Por encima de toda especulación humana, de toda invocación divina, sobresalen la voluntad de Rajoy de seguir al frente del PP y del Gobierno y su habilidad en los fogones del poder. Miren si no. Cuando estuvo a punto de caer definitivamente -tras las elecciones de diciembre de 2015- convirtió en pinches a Pablo Iglesias -primero- y Susana Díaz -después- para chamuscar a Pedro Sáchez hasta convertirlo en un milagro de la transmutación de la carne cocinada. Por eso Il Bello de la socialdemocracia continental -junto a Matteo Renzi y Manuel Valls- ha acabado convirtiéndose en el deseado e incluso en el desaparecido de las bases de un partido en ebullición.

Más tarde, con ayuda de Antonio Hernando y de la gestora del PSOE, Rajoy sacó adelante su investidura y también el techo de gasto hasta convertir la rosa socialista en el espeto que probablemente le sacará las castañas del fuego en la votación de los Presupuestos Generales del Estado.

A fuego lento, este plato con ayuda de Soraya y los maillos, ahumó a Aznar hasta arencarlo -seco como está- y desaparecerlo. Y ahora, gracias a Albert Rivera, a quien aprieta o afloja las manijas del gas a conveniencia, ultima el asado de una regeneración reiteradamente postergada para bochorno de muchos votantes de Ciudadanos. 

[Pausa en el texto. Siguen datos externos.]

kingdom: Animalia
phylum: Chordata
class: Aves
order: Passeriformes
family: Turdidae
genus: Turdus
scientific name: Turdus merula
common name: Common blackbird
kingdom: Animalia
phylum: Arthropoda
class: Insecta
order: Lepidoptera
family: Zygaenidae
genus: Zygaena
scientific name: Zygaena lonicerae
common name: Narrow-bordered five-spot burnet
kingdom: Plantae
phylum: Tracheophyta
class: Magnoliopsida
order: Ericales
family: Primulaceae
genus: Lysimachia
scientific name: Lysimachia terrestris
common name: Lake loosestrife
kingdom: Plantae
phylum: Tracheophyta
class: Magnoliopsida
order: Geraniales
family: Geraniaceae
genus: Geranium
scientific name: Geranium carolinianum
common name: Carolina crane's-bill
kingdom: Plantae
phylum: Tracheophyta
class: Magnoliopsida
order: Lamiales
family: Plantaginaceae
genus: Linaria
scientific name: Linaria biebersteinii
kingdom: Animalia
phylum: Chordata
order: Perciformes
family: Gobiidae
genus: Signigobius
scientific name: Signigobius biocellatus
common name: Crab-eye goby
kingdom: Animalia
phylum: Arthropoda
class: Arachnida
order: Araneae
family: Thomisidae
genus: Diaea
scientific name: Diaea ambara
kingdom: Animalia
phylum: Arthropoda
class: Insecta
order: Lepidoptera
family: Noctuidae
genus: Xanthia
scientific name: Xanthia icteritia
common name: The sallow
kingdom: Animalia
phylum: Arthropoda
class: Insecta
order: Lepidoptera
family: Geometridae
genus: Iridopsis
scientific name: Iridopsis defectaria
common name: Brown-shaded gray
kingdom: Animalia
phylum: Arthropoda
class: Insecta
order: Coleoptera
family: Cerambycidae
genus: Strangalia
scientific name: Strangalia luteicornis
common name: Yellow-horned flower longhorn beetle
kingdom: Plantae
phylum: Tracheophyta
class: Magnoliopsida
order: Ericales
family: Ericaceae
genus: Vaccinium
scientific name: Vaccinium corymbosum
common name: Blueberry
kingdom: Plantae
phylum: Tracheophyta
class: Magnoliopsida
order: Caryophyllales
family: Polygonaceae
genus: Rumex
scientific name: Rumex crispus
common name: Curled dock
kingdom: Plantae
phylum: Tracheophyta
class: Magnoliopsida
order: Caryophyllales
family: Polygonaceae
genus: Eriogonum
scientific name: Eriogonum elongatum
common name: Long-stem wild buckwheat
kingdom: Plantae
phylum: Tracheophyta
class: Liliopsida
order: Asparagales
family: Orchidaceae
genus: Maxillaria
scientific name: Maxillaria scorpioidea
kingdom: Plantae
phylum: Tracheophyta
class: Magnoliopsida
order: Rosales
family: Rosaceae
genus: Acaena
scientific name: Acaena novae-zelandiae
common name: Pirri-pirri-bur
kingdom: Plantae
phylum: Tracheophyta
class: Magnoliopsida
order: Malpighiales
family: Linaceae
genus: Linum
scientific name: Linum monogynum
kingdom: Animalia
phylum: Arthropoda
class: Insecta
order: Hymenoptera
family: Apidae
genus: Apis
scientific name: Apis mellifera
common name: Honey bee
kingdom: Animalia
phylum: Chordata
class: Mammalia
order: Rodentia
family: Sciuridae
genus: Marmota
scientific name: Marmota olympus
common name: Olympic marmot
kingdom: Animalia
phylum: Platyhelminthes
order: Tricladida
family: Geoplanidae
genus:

Puede que la victoria de Trump (70) en EEUU y la reelección de Merkel (62) como candidata de los conservadores alemanes hayan animado al presidente. Puede que, por efecto del walk fast, los años pesen menos a Rajoy que los escándalos que acabaron con lo que quedaba de su quinta en PP. O puede que, tras un año de pedagogía del sobresalto y de domesticación en lo excepcional, el presidente haya pensado que ha llegado el momento de demostrarnos su vocación de Dorian Gray. Al fin y al cabo, los disgustos apenas le procuran canas de patillas para arriba y nadie, nadie como él, conoce los matices gustativos de gobernar a perpetuidad, como un fin en sí mismo.